Fortunately for us, Dave Covington of Covingtons Cycle City in Woodward, Oklahoma, remembered the allure of his turquoise wax stick in transforming faithful customer Wenton Walker’s 2011 Road Glide into a downright sexy showcase of his complement of parts, accessories, and creativity. Specifically, Pro Auto Body, also of Woodward, tailored the skintight dress of candy PPG turquoise paint that clothes this Harley hottie. Brian Loker added more sensuality by graphically cutting seductive slits in the saddlebags, gas tank, and fairing, teasing a sexy chemise underneath. You could think of her as a Hollywood debutante showing a little skin on the red carpet to coax her way onto a few best-dressed lists. The 26-inch Covingtons Spyder wheel up front serves as the buxom rack on this voluptuous vixen. Adding to the diva attitude is the Sinister Up Yours 2-into-1 exhaust jutting out from the 103ci Stage 4 engine, as if to flip the bird to onlookers while sneering, “Hey, buddy, eyes up here!” True enough, this jezebel begs to be gawked at—your tongue hanging out like Gregory Hines’ eunuch in History of the World: Part I.
“Every year we try to build one or two bikes to show all our parts and what we do,” Dave explains. “We’ll do one pretty radical, super-nice bike to take around to Daytona, Sturgis, Texas, and anywhere else we go.”
Sometimes when you use those less popular, pointed crayons—the “radical” Dave looks to showcase—you are more likely to get noticed. And for your boldness, sometimes the teacher rewards you with a gold star and pins your drawing to the top of the class billboard. With a healthy dose of meticulously crafted, dimpled Covingtons parts and just a dash of that slept-on turquoise, Dave built a real head-turner. Yet he recollects its construction quite matter-of-factly: “It’s a slick bike. Dude rides it all the time. He takes it to every show, and he goes to all of them. It’s cool to have him own our bikes because they get seen for sure.”
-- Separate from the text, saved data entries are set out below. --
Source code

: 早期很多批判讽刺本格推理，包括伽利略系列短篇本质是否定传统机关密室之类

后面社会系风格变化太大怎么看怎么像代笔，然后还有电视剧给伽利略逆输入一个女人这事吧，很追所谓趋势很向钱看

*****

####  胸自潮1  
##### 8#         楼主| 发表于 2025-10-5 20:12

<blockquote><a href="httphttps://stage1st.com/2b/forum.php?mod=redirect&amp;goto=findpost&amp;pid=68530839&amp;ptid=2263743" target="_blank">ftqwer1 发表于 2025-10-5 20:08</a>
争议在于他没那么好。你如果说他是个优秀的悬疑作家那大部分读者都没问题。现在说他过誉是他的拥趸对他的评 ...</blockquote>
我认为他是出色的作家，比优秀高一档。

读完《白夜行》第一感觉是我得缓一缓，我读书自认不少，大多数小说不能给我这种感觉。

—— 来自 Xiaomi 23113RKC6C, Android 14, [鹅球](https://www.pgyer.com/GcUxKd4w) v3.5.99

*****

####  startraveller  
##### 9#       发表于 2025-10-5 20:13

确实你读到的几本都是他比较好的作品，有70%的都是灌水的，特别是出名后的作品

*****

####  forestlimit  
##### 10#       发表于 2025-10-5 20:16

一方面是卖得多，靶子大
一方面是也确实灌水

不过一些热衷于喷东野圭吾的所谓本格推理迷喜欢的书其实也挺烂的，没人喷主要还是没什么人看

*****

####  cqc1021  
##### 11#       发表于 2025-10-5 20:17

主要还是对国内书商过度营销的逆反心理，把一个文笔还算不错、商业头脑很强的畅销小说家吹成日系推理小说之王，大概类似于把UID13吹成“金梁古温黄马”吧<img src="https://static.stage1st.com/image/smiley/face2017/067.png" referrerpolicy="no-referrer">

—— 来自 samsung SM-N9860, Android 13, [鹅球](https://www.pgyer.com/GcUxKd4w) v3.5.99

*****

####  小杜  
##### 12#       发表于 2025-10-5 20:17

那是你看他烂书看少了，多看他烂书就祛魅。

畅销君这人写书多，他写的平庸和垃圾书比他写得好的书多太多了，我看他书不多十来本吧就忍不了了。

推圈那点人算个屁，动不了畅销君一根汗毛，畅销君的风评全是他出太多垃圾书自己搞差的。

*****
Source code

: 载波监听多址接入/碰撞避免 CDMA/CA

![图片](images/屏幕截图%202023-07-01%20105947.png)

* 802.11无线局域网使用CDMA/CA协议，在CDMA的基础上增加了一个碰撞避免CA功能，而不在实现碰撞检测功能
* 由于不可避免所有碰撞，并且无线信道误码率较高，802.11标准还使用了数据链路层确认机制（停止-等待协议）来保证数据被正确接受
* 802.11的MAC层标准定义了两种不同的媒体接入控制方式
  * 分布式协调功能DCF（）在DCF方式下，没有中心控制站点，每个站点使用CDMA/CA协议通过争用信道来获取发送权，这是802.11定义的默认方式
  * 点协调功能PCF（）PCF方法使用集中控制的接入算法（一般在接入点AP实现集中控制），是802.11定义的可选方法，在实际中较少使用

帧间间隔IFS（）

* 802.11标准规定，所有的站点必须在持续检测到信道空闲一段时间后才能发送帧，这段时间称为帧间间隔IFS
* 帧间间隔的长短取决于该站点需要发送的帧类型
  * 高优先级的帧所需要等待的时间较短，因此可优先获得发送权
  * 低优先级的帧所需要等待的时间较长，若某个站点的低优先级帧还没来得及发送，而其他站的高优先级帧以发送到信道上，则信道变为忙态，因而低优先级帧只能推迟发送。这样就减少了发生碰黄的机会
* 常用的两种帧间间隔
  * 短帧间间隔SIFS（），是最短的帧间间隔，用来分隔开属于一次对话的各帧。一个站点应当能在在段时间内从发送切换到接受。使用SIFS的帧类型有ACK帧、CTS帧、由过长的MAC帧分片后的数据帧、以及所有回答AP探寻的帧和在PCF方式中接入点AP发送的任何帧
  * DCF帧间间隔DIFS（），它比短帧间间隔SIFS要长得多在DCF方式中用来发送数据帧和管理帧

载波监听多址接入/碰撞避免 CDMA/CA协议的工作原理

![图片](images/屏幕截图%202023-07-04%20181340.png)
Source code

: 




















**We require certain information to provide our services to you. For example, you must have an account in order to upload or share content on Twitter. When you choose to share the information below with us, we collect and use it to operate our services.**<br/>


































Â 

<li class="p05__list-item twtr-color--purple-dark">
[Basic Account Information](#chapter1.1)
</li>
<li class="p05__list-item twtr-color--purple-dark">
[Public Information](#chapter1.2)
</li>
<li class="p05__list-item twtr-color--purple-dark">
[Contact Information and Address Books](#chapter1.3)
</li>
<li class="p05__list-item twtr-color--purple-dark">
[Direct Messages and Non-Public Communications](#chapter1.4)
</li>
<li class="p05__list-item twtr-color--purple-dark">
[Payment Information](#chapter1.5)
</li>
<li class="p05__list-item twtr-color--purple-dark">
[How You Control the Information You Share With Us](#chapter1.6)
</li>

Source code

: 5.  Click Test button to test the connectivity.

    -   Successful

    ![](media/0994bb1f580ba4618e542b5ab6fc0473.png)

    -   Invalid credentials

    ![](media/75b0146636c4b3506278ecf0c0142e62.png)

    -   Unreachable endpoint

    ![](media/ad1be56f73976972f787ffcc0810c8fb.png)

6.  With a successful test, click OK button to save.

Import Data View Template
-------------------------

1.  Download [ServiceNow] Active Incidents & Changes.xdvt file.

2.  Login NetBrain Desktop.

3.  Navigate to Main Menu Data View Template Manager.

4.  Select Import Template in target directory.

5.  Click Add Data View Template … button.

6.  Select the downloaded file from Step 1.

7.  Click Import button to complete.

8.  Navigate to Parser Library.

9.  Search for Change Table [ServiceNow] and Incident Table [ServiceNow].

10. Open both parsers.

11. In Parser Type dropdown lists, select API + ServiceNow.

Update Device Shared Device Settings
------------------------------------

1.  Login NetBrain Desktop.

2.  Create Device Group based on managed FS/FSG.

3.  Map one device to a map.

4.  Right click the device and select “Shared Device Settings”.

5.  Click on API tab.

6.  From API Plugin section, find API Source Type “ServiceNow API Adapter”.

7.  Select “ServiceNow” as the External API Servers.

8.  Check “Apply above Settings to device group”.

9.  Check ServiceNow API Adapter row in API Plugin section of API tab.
Valued just north of $70,000 (by Dave’s estimation), Covingtons’ turquoise starlet commands attention on the rally circuit like Scarlett Johansson in a plunging neckline dress at her latest Tinseltown premiere. Amidst the hundreds, if not thousands, of bikes on display at any given rally, Dave didn’t just stick his black crayon back in the sharpener for another go; no, he brought sexy back.